The temples are open to the sky because the mandala is not complete without the cosmos. The sky above is the 65th element: the infinite space within which all 64 powers and the central awareness operate.
Bhairava at the center sometimes stands, sometimes sits. In some temples he is shown dancing. The dance is essential: he is not static awareness observing moving powers. He participates. He responds. He adapts.
The Ritual Dimension
In the Kaula ritual context, the 64 Yoginis were not merely carved figures. They were invoked.
The practitioner would enter the mandala space and, through prescribed visualization and mantra, activate each Yogini within their own consciousness. This was inner work mapped onto outer architecture. The temple was both a building and a diagram of the human psyche.
The activation followed a specific sequence: beginning with the eastern Yogini and moving clockwise, the practitioner would recognize each power as present within themselves. The Yogini of anger: yes, I contain this. The Yogini of grief: yes, this too. The Yogini of laughter, of cruelty, of tenderness.
Only when all 64 were acknowledged, not suppressed, not indulged, but recognized, would the practitioner turn to the center and find Bhairava there. Not Bhairava as a deity to be worshipped but Bhairava as the awareness that had been doing the recognizing all along.
This is why the tradition is called "Kaula," from "kula," meaning family or totality. The 64 Yoginis are the family of existence. Bhairava is the awareness that makes it a family rather than a collection of strangers.
What the Mandala Teaches
The 64-Yogini-Bhairava mandala carries several practical teachings.
First: completeness requires what you would rather leave out. A spiritual path that acknowledges only pleasant states is working with less than half the mandala. Bhairava at the center can integrate everything because he is not afraid of anything.
Second: the center is created by the circumference, not the other way around. You do not start with pure awareness and then add powers. You start with the full range of experience and find that awareness was already at the center, holding it all.

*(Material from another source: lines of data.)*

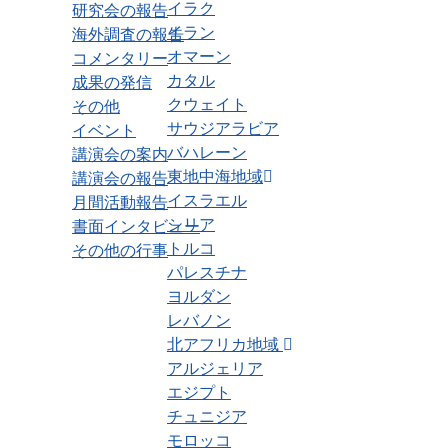
イラク
研究会の報告
イラン
海外調査の報告
オマーン
コメンタリー
カタル
成果の発信
クウェイト
その他
サウジアラビア
イベント
バハレーン
講演会の案内
東地中海地域
講演会の報告
イスラエル
月間活動報告
シリア
書面インタビュー
トルコ
その他の行事
パレスチナ
ヨルダン
レバノン
北アフリカ地域
アルジェリア
エジプト
チュニジア
モロッコ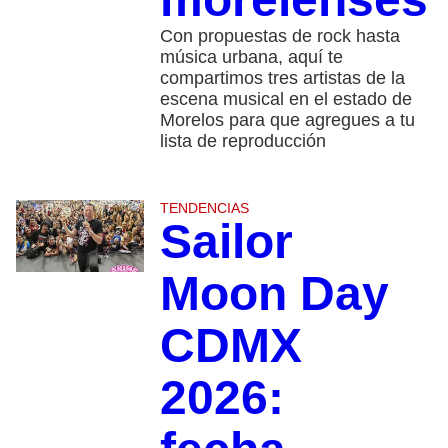
Con propuestas de rock hasta
música urbana, aquí te
compartimos tres artistas de la
escena musical en el estado de
Morelos para que agregues a tu
lista de reproducción
TENDENCIAS
Sailor
Moon Day
CDMX
2026: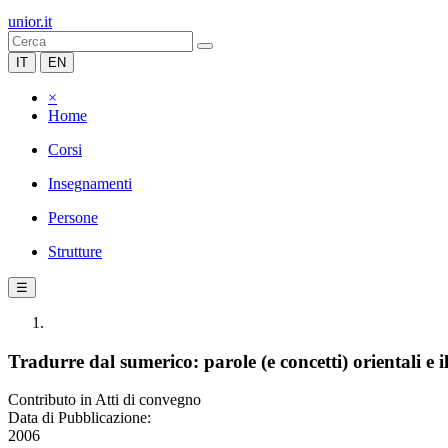
unior.it
IT
EN
×
Home
Corsi
Insegnamenti
Persone
Strutture
☰
Tradurre dal sumerico: parole (e concetti) orientali e 
Contributo in Atti di convegno
Data di Pubblicazione:
2006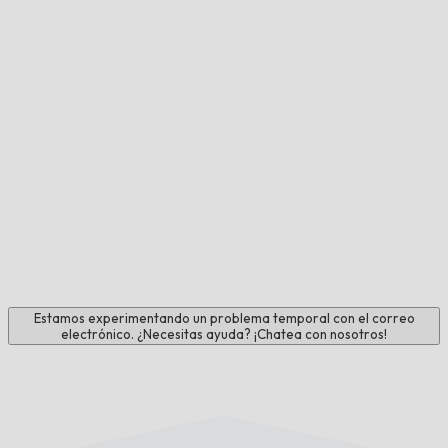
Estamos experimentando un problema temporal con el correo
electrónico. ¿Necesitas ayuda? ¡Chatea con nosotros!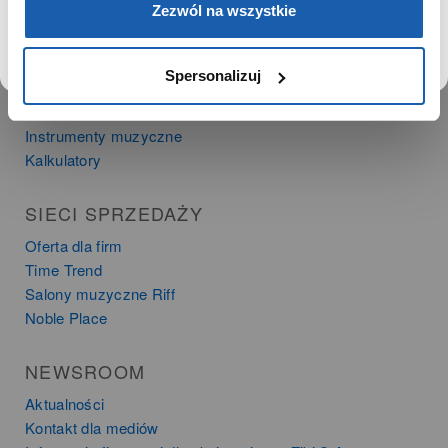
Kariera
Zezwól na wszystkie
Zgoda na ciasteczka
PRODUKTY
Spersonalizuj
Zegarki
Instrumenty muzyczne
Kalkulatory
SIECI SPRZEDAŻY
Oferta dla firm
Time Trend
Salony muzyczne Riff
Noble Place
NEWSROOM
Aktualności
Kontakt dla mediów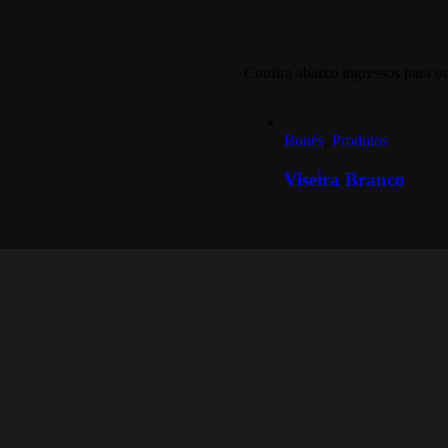
Confira abaixo ingressos para o
Bonés
,
Produtos
Viseira Branco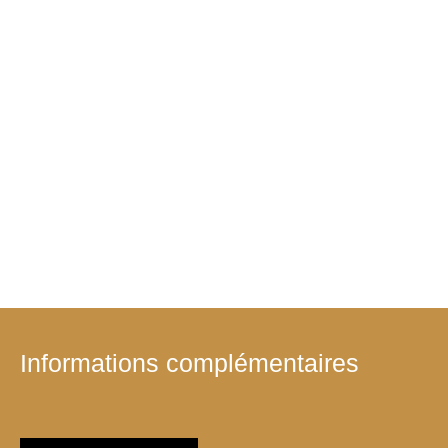
Informations complémentaires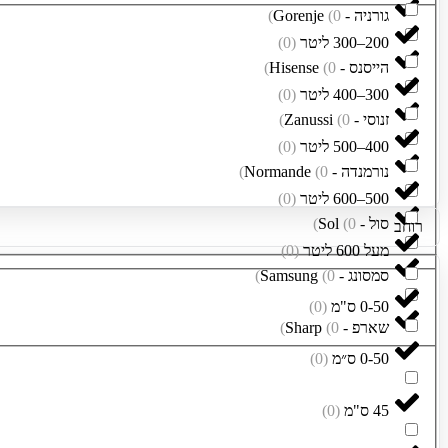
גורניה - Gorenje
0
(
)
200–300 ליטר
(
0
)
הייסנס - Hisense
0
(
)
300–400 ליטר
(
0
)
זנוסי - Zanussi
0
(
)
400–500 ליטר
(
0
)
נורמנדה - Normande
0
(
)
500–600 ליטר
(
0
)
סול - Sol
0
(
)
רוחב
מעל 600 ליטר
(
0
)
סמסונג - Samsung
0
(
)
0-50 ס"מ
(
0
)
שארפ - Sharp
0
(
)
0-50 ס״מ
(
0
)
45 ס"מ
(
0
)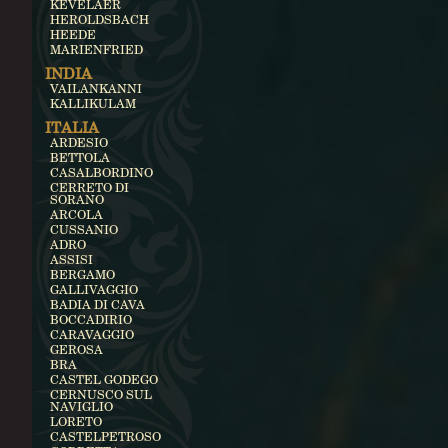
KEVELAER
HEROLDSBACH
HEEDE
MARIENFRIED
INDIA
VAILANKANNI
KALLIKULAM
ITALIA
ARDESIO
BETTOLA
CASALBORDINO
CERRETO DI
SORANO
ARCOLA
CUSSANIO
ADRO
ASSISI
BERGAMO
GALLIVAGGIO
BADIA DI CAVA
BOCCADIRIO
CARAVAGGIO
GEROSA
BRA
CASTEL GODEGO
CERNUSCO SUL
NAVIGLIO
LORETO
CASTELPETROSO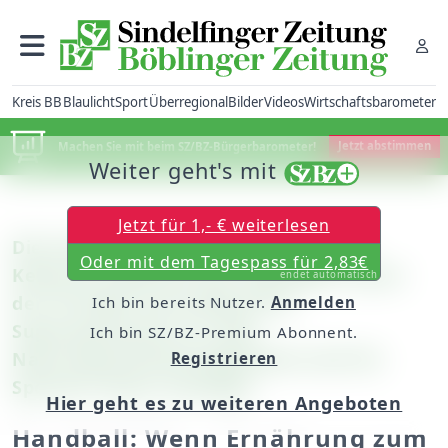
Kreis BB
Blaulicht
Sport
Überregional
Bilder
Videos
Wirtschaftsbarometer
Machen Sie mit beim SZ/BZ-Bürgerbarometer!
Jetzt abstimmen
Weiter geht's mit
Jetzt für 1,- € weiterlesen
Die Ernährungsberaterin Aleksandra
Oder mit dem Tagespass für 2,83€
Keleman stellt den den Zweitliga-Frauen
endet automatisch
der SG H2KU Herrenberg ihre
Ich bin bereits Nutzer.
Anmelden
Supersparformel vor /Die
Ich bin SZ/BZ-Premium Abonnent.
Nahrungsmittelveträglichkeit wird für
Registrieren
Sportler immer wichtiger
Hier geht es zu weiteren Angeboten
Handball: Wenn Ernährung zum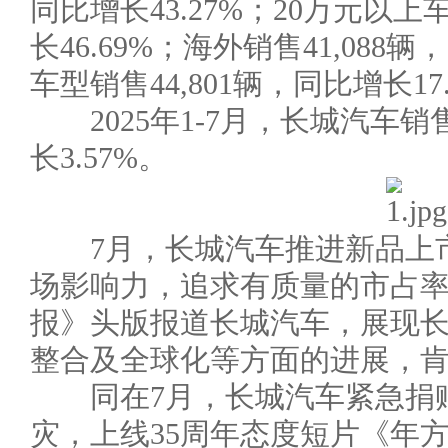
同比增长43.27%；20万元以上
长46.69%；海外销售41,088
车型销售44,801辆，同比增长1
2025年1-7月，长城汽车销售
长3.57%。
7月，长城汽车推进新品上市
场影响力，追求有质量的市占率
报》头版报道长城汽车，展现
整合及全球化等方面的进展，
同在7月，长城汽车紧急捐赠
灾，上线35周年态度短片《年方3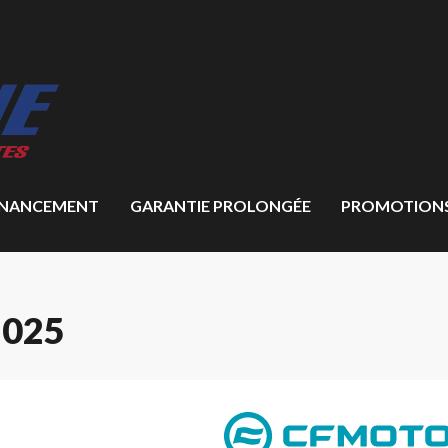
INANCEMENT
GARANTIE PROLONGÉE
PROMOTION
2025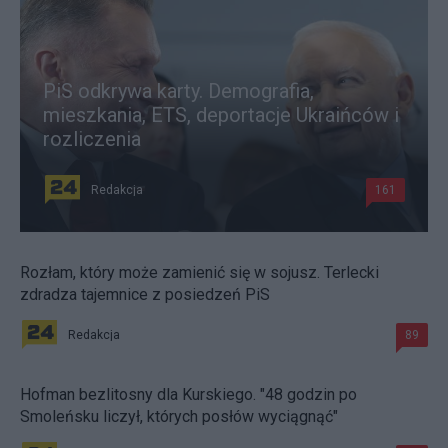
PiS odkrywa karty. Demografia,
mieszkania, ETS, deportacje Ukraińców i
rozliczenia
Redakcja
161
Rozłam, który może zamienić się w sojusz. Terlecki
zdradza tajemnice z posiedzeń PiS
Redakcja
89
Hofman bezlitosny dla Kurskiego. "48 godzin po
Smoleńsku liczył, których posłów wyciągnąć"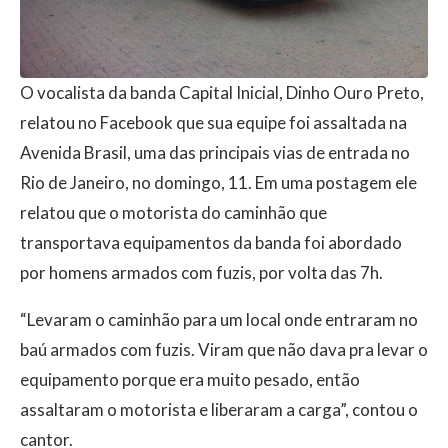
O vocalista da banda Capital Inicial, Dinho Ouro Preto,
relatou no Facebook que sua equipe foi assaltada na
Avenida Brasil, uma das principais vias de entrada no
Rio de Janeiro, no domingo, 11. Em uma postagem ele
relatou que o motorista do caminhão que
transportava equipamentos da banda foi abordado
por homens armados com fuzis, por volta das 7h.
“Levaram o caminhão para um local onde entraram no
baú armados com fuzis. Viram que não dava pra levar o
equipamento porque era muito pesado, então
assaltaram o motorista e liberaram a carga”, contou o
cantor.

Third: the circle is open. No roof, no ceiling, no final boundary. The mandala acknowledges its own incompleteness. There may be more than 64 Yoginis. The cosmos is not finished.
A Living Tradition
The Hirapur temple in Odisha is still a living site of worship. Local traditions maintain offerings to the Yoginis. The circular form continues to draw practitioners from the Shakta and Kaula lineages.
Academic scholars, including Vidya Dehejia and David Gordon White, have documented these temples extensively. Their research confirms that the 64-Yogini temples represent one of the most sophisticated integrations of architecture, ritual, and philosophy in the Indian tradition.
At the center of each temple, Bhairava remains. Not ruling. Not commanding. Simply being aware, while 64 forms of power dance around him in an unbroken circle.
The circle is still open. The dance continues.